◆ **Excerpt**:
+ + + +
On August 21, 1961, Francisco Goya’s Portrait of the Duke of Wellington (1812–14) was stolen from the National Gallery in London. The British government had purchased the painting 19 days earlier for £140,000, matching the bid of New York collector Charles Wrightsman so as to prevent the painting from leaving the U.K. It was recovered four years later, when a retired bus driver named Kempton Bunton returned the painting and confessed to the crime. Portrayed in the media as an unassuming and repentant Robin Hood, Bunton was acquitted of all charges except for the theft of the frame, for which he served three months in prison. In actuality, the painting was stolen by Bunton’s son John, who confessed upon his arrest for an unrelated offense in 1969. The Portrait of the Duke of Wellington has hung in the National Gallery ever since its return in 1965.

But it was while hidden in a cupboard in Bunton’s Newcastle flat, and not in the National Gallery, that Goya’s portrait made its film debut. In Dr. No (1962), the first adaptation of Ian Fleming’s 007 novels, the painting can be seen mounted in the den of the film’s eponymous villain, subject to the raised eyebrow of Sean Connery’s James Bond. Despite the film’s suggestion otherwise, Dr. No’s Goya is not stolen, but forged: hearing the news of the recent theft of the painting, the film’s production designer, Ken Adam, who passed away earlier this year, ordered a slide of the work from the National Gallery and reproduced it himself. A clever wink typical of Bond-movie camp, the portrait symbolically inaugurates the cinema of art crime, a distinctly postwar phenomenon whose forgeries and thefts have less to say about art than they do about Hollywood conventions. Like everything in show business, art is money. The Goya helps in depicting Dr. No as a bad guy, but his possession of a hot painting pales in comparison to his plans of world domination.Art crime existed before the Second World War, but Hitler’s systematic theft and destruction of Europe’s great collections serves as a kind of year zero for its representation in popular culture. This subgenre persists to this day, evidence of the perception by Hollywood—not to mention the wider public—that the art world is largely a criminal operation, populated with white-collar crooks and shallow victims.It is estimated that as few as 5 to 10 percent of stolen artworks are ever recovered, and the grand scale of the Nazis’ crime has left a vast space for speculation about what may have happened to great paintings by Rembrandt, Vermeer, and van Gogh—an imaginative gap which Hollywood has taken upon itself to fill. As in the case of Dr. No, cinema provides stolen masterpieces a fictional afterlife, assigning them to an array of filthy rich villains: Modigliani’s Woman with a Fan (1919) and Picasso’s Le pigeon aux petits pois (1911), both unrecovered, make appearances in the collection of Bond nemesis Ernst Stavro Blofeld (Christoph Waltz) in Sam Mendes’s Spectre (2015). Cinema theorizes the lives and motives of a brand of criminals so rarely brought to justice, alternately glorifying and vilifying the forgers, thieves, and black marketeers who operate in the shadows of the art market.
+ + + +
◆ **Records supplied**:

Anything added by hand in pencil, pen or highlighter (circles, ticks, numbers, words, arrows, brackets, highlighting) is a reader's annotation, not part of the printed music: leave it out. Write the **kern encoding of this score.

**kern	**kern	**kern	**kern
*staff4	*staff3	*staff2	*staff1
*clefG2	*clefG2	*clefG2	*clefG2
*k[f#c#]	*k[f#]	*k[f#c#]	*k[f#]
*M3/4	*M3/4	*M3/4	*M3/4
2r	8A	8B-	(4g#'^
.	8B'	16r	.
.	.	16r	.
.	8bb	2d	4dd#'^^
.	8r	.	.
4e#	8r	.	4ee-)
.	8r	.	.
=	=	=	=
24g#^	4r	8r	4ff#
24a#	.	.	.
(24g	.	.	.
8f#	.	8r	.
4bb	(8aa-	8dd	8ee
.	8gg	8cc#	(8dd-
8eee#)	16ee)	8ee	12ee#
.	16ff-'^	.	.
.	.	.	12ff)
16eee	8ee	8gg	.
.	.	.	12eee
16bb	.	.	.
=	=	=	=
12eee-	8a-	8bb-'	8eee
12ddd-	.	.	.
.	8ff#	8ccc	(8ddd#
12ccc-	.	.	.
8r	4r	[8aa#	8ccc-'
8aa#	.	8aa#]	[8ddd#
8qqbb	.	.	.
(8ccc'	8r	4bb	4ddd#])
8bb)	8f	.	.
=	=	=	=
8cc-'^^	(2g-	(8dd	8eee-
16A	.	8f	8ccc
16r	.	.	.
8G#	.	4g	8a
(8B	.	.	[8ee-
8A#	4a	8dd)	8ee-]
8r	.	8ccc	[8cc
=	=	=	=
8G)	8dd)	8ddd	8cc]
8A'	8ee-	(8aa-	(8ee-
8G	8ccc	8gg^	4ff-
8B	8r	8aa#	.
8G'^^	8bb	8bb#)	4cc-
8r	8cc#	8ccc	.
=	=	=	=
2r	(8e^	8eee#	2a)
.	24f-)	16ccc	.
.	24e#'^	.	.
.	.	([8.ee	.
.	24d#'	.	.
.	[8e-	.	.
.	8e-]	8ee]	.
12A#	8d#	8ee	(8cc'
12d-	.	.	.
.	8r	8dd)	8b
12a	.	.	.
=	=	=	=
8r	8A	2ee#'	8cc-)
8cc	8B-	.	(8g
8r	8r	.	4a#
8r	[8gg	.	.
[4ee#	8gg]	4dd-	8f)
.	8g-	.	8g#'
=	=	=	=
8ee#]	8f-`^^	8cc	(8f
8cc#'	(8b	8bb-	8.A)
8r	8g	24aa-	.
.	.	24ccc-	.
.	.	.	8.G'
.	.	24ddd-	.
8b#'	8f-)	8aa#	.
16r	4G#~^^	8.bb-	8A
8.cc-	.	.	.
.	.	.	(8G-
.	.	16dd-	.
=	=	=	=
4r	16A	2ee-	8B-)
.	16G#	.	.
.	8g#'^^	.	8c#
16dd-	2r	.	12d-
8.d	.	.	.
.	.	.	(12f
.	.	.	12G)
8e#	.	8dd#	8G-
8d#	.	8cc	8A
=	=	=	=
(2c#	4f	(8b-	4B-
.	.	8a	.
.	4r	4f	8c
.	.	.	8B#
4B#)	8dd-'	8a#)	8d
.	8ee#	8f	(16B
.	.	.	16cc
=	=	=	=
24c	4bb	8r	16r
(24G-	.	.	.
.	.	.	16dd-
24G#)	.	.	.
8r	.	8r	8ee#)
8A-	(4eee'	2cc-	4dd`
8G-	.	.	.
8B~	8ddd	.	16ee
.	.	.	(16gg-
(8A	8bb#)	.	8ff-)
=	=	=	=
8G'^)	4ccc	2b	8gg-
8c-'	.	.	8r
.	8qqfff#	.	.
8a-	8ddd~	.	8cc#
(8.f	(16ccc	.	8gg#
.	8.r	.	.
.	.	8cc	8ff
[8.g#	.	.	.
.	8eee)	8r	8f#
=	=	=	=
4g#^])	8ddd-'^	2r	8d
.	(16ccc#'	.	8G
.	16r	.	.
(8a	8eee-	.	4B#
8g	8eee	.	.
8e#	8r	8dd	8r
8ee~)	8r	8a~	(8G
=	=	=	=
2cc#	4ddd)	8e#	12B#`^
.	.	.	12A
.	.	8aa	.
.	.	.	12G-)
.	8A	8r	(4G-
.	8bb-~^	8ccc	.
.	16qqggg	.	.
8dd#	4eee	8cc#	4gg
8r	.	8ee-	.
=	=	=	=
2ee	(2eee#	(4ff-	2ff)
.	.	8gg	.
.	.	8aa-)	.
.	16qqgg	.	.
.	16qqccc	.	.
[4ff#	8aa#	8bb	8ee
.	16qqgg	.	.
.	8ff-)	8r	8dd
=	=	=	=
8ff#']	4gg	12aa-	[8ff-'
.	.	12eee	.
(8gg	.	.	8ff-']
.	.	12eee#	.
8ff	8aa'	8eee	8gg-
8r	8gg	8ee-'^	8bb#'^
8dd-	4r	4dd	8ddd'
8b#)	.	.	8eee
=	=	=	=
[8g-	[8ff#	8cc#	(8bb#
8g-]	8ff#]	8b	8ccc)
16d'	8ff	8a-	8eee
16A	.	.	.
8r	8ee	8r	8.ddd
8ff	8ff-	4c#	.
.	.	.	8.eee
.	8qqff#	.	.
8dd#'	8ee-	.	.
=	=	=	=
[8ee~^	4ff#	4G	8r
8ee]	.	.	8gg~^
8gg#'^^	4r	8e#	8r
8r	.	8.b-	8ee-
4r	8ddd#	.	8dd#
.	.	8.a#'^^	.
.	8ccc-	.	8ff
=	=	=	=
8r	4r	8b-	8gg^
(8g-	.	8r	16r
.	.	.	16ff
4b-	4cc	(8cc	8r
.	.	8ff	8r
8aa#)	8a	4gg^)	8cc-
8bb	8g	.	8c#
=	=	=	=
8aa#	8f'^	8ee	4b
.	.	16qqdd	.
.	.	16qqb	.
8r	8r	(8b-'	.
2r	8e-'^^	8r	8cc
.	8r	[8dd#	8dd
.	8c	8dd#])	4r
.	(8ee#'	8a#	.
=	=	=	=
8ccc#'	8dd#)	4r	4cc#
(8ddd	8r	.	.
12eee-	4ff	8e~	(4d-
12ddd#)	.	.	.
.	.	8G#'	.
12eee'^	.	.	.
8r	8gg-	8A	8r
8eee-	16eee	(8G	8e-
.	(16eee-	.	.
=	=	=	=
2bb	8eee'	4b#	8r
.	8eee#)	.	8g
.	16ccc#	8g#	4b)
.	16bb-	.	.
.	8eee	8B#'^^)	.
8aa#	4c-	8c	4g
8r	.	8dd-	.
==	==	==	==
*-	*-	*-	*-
+ + + +
Reproduce the passage of the article on art theft in film between "On August 21, 1961, Francisco" and "return in 1965.", inclusive.

◆ **Final answer**:
On August 21, 1961, Francisco Goya’s Portrait of the Duke of Wellington (1812–14) was stolen from the National Gallery in London. The British government had purchased the painting 19 days earlier for £140,000, matching the bid of New York collector Charles Wrightsman so as to prevent the painting from leaving the U.K. It was recovered four years later, when a retired bus driver named Kempton Bunton returned the painting and confessed to the crime. Portrayed in the media as an unassuming and repentant Robin Hood, Bunton was acquitted of all charges except for the theft of the frame, for which he served three months in prison. In actuality, the painting was stolen by Bunton’s son John, who confessed upon his arrest for an unrelated offense in 1969. The Portrait of the Duke of Wellington has hung in the National Gallery ever since its return in 1965.